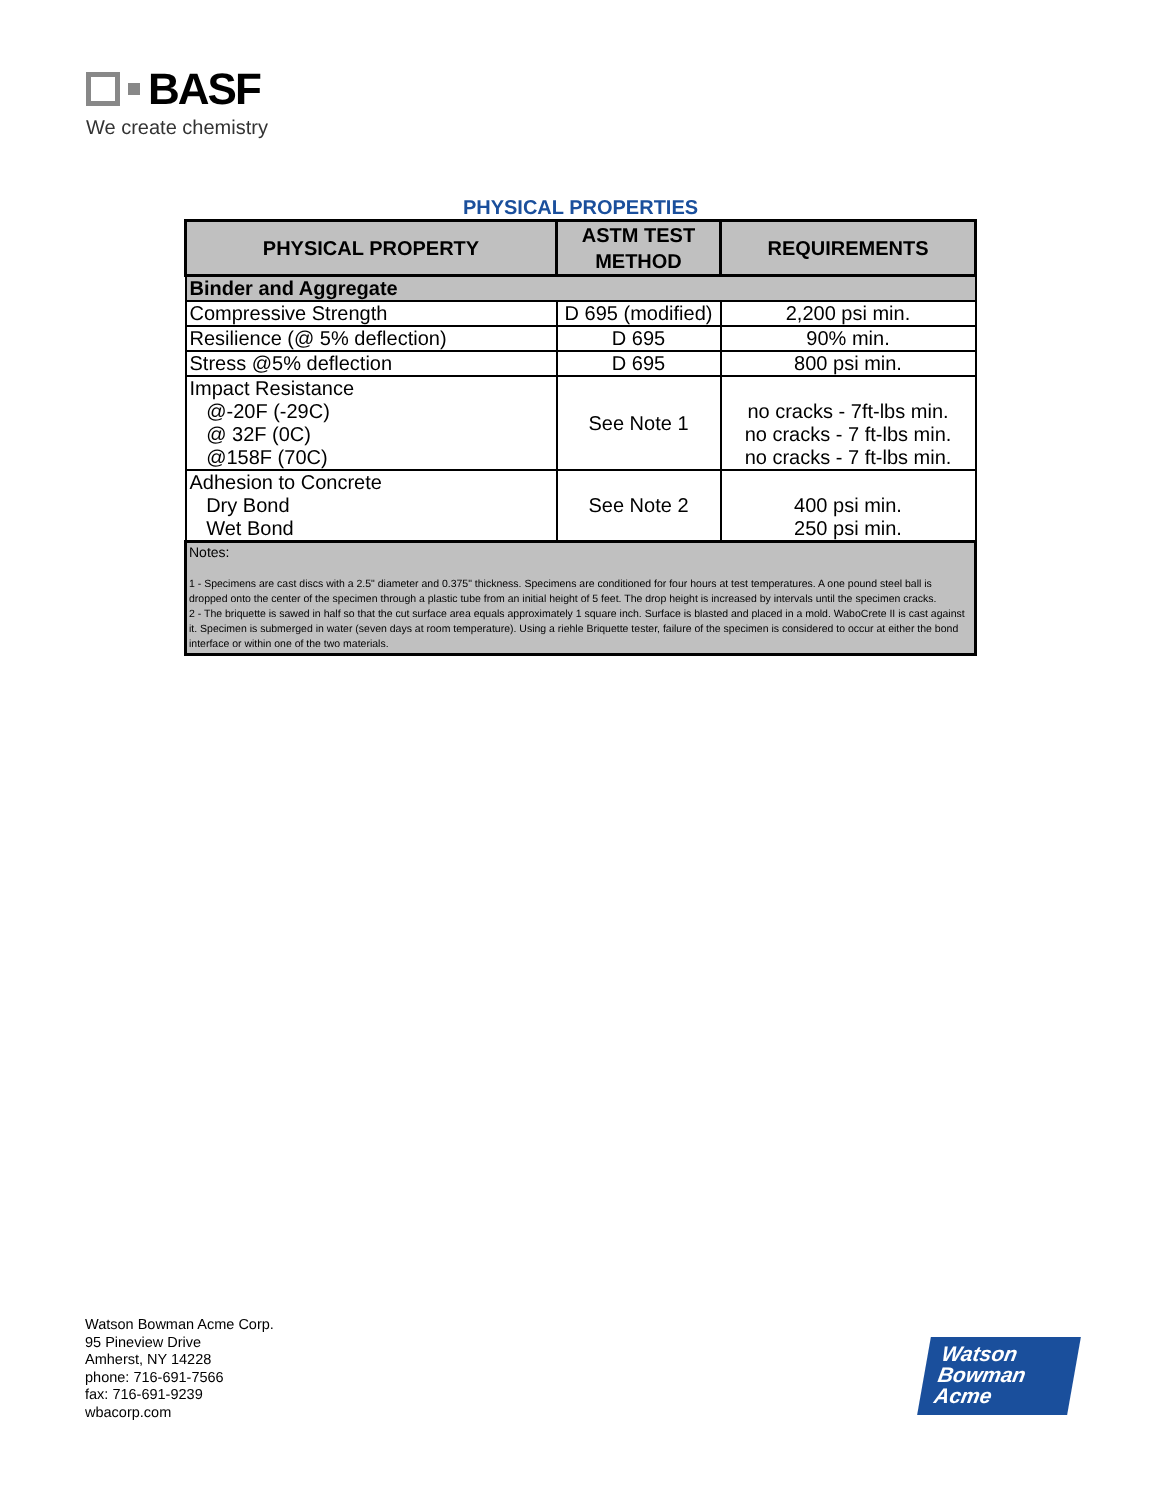BASF
We create chemistry
PHYSICAL PROPERTIES
| PHYSICAL PROPERTY | ASTM TEST METHOD | REQUIREMENTS |
| --- | --- | --- |
| Binder and Aggregate | | |
| Compressive Strength | D 695 (modified) | 2,200 psi min. |
| Resilience (@ 5% deflection) | D 695 | 90% min. |
| Stress @5% deflection | D 695 | 800 psi min. |
| Impact Resistance @-20F (-29C) @ 32F (0C) @158F (70C) | See Note 1 | no cracks - 7ft-lbs min. no cracks - 7 ft-lbs min. no cracks - 7 ft-lbs min. |
| Adhesion to Concrete Dry Bond Wet Bond | See Note 2 | 400 psi min. 250 psi min. |
| Notes: 1 - Specimens are cast discs with a 2.5" diameter and 0.375" thickness. Specimens are conditioned for four hours at test temperatures. A one pound steel ball is dropped onto the center of the specimen through a plastic tube from an initial height of 5 feet. The drop height is increased by intervals until the specimen cracks. 2 - The briquette is sawed in half so that the cut surface area equals approximately 1 square inch. Surface is blasted and placed in a mold. WaboCrete II is cast against it. Specimen is submerged in water (seven days at room temperature). Using a riehle Briquette tester, failure of the specimen is considered to occur at either the bond interface or within one of the two materials. | | |
Watson Bowman Acme Corp.
95 Pineview Drive
Amherst, NY 14228
phone: 716-691-7566
fax: 716-691-9239
wbacorp.com
Watson
Bowman
Acme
-=-=-
Look through the listing above and copy each line with the word "PHYSICAL" in it.

PHYSICAL PROPERTIES
| PHYSICAL PROPERTY | ASTM TEST METHOD | REQUIREMENTS |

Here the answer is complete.